The power of two-locus affected sib-pair linkage analysis to detect interacting disease loci

It has been shown that two-locus linkage analysis can, for some two-locus disease models, be used to detect effects at disease loci that do not reach significance in a genome scan. However, few examples exist where two-locus linkage has been successfully used to map genes. We study the possible gain in power of affected sib-pair nonparametric two-locus linkage analysis for two-locus models which fulfil the two-locus triangle constraints. Using a new parameterization of the two-locus joint identity-by-descent sharing probabilities we can, for fixed marginal sharing at both of two unlinked disease loci, derive a two-locus distribution such that the power of a two-locus analysis is maximized.

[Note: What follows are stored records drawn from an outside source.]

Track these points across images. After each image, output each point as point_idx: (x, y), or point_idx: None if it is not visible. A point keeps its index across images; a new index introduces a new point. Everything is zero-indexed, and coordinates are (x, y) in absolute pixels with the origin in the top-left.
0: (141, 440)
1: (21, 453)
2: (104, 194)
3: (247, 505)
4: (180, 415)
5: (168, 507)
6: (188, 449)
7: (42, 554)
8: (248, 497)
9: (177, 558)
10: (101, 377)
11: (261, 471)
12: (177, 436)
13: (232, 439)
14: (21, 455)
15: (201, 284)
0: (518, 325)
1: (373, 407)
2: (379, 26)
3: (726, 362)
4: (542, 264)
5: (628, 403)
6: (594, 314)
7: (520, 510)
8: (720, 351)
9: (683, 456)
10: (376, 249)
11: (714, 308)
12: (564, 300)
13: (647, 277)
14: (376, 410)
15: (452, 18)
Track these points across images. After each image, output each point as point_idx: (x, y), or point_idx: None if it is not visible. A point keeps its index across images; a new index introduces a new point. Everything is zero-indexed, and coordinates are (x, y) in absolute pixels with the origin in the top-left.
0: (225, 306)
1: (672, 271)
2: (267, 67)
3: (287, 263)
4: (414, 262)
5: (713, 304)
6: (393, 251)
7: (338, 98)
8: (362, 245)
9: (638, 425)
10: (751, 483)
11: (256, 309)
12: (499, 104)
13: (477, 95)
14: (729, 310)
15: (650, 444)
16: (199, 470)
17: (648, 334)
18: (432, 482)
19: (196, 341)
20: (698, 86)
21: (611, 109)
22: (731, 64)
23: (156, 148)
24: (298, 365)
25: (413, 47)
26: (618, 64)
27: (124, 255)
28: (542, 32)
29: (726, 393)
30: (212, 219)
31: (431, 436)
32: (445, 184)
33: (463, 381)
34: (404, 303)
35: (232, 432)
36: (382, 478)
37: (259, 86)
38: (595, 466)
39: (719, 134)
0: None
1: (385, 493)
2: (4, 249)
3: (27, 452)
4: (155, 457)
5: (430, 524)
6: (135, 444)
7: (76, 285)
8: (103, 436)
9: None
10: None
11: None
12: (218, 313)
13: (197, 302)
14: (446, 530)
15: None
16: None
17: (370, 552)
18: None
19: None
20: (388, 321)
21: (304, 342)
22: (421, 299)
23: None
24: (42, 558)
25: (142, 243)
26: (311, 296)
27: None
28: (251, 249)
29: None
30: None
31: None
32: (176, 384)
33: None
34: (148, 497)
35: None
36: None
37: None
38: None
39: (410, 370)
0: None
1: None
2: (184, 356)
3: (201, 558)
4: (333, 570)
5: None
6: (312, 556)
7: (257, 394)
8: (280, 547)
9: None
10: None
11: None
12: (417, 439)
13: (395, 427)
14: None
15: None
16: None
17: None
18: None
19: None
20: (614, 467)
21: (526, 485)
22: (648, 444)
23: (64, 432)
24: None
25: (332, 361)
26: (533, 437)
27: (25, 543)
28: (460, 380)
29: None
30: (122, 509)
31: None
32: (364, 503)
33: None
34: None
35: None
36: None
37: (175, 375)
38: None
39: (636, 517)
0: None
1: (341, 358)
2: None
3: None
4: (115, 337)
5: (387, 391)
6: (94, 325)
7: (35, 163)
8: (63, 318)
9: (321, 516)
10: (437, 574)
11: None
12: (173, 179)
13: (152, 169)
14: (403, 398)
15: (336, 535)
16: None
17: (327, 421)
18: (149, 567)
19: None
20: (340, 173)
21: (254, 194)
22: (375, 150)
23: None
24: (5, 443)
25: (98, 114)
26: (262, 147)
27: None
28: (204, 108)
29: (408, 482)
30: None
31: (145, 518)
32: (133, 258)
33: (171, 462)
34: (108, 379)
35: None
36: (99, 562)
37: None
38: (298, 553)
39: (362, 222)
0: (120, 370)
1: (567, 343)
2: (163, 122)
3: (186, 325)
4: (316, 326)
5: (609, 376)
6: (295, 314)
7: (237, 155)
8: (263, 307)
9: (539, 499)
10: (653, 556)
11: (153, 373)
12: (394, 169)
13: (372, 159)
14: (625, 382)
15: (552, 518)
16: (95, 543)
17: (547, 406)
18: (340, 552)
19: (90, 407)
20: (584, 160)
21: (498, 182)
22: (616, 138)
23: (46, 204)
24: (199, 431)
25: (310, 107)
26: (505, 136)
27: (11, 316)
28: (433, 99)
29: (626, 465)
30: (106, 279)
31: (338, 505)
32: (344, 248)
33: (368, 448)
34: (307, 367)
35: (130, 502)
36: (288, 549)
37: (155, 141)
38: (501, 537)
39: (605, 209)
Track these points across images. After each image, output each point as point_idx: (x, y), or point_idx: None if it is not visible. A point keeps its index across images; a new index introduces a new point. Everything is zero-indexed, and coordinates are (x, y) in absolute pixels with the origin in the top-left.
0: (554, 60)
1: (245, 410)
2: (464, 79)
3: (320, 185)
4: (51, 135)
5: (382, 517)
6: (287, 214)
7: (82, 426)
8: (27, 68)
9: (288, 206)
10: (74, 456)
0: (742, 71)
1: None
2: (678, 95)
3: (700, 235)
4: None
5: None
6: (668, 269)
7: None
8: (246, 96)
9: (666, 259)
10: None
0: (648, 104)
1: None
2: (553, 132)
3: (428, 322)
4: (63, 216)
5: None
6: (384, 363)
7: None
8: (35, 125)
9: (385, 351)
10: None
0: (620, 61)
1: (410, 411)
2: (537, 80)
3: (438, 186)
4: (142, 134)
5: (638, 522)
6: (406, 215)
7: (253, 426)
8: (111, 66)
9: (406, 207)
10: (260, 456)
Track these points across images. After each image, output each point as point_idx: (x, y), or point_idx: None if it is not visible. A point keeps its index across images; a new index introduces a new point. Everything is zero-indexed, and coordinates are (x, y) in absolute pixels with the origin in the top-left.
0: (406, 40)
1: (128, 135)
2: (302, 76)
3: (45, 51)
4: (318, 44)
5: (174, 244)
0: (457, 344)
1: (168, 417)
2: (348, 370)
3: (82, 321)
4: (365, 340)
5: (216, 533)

In a simulation study we look at two test statistics, the two-locus maximum liklihood score and the correlation between nonparametric linkage scores, and study power as a function of marginal sharing. We show that in a best-case scenario two-locus linkage can have considerable power to detect pairs of interacting loci if there is a moderate increase in allele sharing at one of the two loci, even if there is a very small increase in allele sharing at the other locus. But we also show that the power to detect interacting loci in a two-locus analysis decreases as the marginal sharing at the two loci decreases and for any distribution with a small increase in allele sharing at both loci the power of a two-locus analysis is always low.